__Text under study__
===

How do you put a value on physical pain and emotional anguish? A single accident could result in marital discord, lost career opportunities, and even an inability to hold your children. Many people injured in a car crash feel that the indirect damages from an accident—including frustration, pain, and mental anguish—often overshadow out-of-pocket costs.
Insurance providers generally offer injured claimants compensation for direct losses, such as medical bills, reduced income, and property damage, but they frequently minimize the significance of your actual suffering. Nearly every state permits persons injured in car accidents to demand financial compensation for the physical pain and mental anguish caused by their injuries. Some jurisdictions refer to these non-economic losses as pain and suffering damages.
General Damages Available in Car Accident Cases
The term damages refers to the financial compensation potentially available to injured plaintiffs in civil cases. Claimants could not bring car accident litigation unless they suffered actual damages from the crash. Car accident cases generally involve compensatory damages that exist to compensate (reimburse) plaintiffs for financial losses resulting from a car crash.
These damages include calculable economic losses, such as emergency room bills, and incalculable non-economic harm, such as the inability to dress without help. Requesting money for your pain and suffering refers to claiming non-economic compensatory damages.

===

__Material supplied__
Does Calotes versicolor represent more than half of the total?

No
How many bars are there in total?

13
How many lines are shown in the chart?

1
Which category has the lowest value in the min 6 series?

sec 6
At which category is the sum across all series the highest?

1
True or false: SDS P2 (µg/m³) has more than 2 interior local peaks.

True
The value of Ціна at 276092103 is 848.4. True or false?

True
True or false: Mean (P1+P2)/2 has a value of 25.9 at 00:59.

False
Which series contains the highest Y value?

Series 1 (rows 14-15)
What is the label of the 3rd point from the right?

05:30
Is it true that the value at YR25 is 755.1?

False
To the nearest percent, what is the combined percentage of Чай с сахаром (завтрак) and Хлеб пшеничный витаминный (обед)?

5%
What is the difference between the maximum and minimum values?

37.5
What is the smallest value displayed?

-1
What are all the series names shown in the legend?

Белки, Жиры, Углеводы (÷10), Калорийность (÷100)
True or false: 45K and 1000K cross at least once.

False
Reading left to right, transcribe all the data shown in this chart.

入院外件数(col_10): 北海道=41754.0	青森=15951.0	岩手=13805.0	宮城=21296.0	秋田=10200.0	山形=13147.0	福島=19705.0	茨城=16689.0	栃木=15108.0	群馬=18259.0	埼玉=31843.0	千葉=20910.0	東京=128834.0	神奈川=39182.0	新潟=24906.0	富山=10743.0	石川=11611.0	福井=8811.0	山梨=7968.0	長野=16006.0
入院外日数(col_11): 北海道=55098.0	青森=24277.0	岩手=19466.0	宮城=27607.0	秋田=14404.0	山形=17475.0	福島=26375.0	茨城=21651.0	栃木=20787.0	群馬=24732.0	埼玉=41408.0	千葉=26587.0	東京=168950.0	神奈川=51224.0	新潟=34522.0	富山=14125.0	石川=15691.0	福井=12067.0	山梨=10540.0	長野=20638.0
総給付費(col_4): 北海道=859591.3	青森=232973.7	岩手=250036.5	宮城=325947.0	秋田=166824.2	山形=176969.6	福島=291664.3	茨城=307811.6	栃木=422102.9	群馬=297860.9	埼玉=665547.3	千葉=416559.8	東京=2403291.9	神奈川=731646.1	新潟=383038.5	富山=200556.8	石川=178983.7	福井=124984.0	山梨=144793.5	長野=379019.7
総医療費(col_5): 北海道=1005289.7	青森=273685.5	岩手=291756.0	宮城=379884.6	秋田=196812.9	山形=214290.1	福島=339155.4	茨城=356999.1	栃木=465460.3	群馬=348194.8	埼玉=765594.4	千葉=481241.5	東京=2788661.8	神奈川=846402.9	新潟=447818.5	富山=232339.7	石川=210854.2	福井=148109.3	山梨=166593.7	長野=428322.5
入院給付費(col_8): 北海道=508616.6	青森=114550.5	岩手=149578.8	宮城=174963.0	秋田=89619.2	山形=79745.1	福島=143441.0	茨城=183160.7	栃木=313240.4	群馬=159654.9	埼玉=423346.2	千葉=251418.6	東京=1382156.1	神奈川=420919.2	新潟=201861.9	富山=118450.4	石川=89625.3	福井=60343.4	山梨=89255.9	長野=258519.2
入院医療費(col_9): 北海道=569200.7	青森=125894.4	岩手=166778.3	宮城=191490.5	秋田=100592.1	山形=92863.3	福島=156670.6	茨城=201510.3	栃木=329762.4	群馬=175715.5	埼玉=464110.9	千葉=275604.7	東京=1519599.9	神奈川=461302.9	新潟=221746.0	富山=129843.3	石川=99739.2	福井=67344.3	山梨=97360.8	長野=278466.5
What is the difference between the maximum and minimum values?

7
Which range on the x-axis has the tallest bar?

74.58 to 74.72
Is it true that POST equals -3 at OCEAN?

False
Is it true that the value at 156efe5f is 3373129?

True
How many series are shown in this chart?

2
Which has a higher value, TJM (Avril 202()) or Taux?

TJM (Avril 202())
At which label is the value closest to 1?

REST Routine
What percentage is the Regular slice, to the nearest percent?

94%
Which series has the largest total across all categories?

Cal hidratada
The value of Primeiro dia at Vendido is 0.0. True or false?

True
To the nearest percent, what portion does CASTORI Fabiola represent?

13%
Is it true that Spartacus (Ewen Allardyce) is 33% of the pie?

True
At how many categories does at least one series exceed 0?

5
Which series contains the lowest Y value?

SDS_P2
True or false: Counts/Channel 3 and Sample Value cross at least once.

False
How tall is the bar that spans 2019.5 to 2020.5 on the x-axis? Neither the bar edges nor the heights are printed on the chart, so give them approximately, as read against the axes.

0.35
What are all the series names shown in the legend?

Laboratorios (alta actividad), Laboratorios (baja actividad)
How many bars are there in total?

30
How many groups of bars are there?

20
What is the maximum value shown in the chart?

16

===

__Task 1__
According to the passage on car accident damages, what do some jurisdictions call non-economic losses?
__Task 2__
Carry on the passage on car accident damages from its last sentence.
None of the lines are needed for this work.

__Written answer 1__
Pain and suffering damages.

__Written answer 2__
Defining Pain and Suffering Damages
Every state defines pain and suffering damages differently. Some list the specific categories of compensable non-economic injuries, while others group these damages into one or two classes.
While the specific items depend on the jurisdiction, persons injured by negligent drivers can generally demand compensation for the following non-economic damages:
- Actual physical pain
- Loss of spousal companionship
- Suffering and mental anguish
- Inconvenience, such as the inability to drive or sit comfortably
- Inability to perform activities of daily living, including cooking, cleaning, bathing, and dressing
- Lost enjoyment of life and past recreational activities
- Missed career opportunities
- Difficulties associated with switching jobs and educational delays
If a statute does not address specific losses, such as the frustration associated with no longer providing for your family, you may typically include these in general emotional suffering claims.
Recovering Direct Damages for Health Conditions Caused by Mental Anguish
Secondary medical conditions, such as extreme fatigue, depression, anxiety, and Post-Traumatic Stress Disorder, may develop after a car accident. For example, lost enjoyment of life might cause depression, suicidal thoughts, and personality changes. Likewise, neck and back pain often result in difficulty sleeping leading to chronic fatigue syndrome or addiction to sleep-aids.
A local car accident attorney might help plaintiffs injured in motor vehicle collisions gather evidence linking the crash to secondary conditions, resulting in compensation for non-economic pain and suffering damages. Proof of these post-accident conditions might also help determine the value of claims for mental anguish, pain, and lost enjoyment.
Gathering Evidence to Support Pain and Suffering Settlements and Awards
During litigation stemming from car accidents, the victim must prove they experienced actual pain and suffering, as well as present the overall value of those damages. Courts expect that plaintiffs will submit both traditional and non-traditional types of evidence in such cases.
A claimant should begin by drafting a sworn statement describing the nature of their daily pain, lost enjoyments, and mental anguish. Friends and families may also submit supporting statements that discuss how the claimant’s personality has changed and the daily struggles with which they witness the claimant grappling.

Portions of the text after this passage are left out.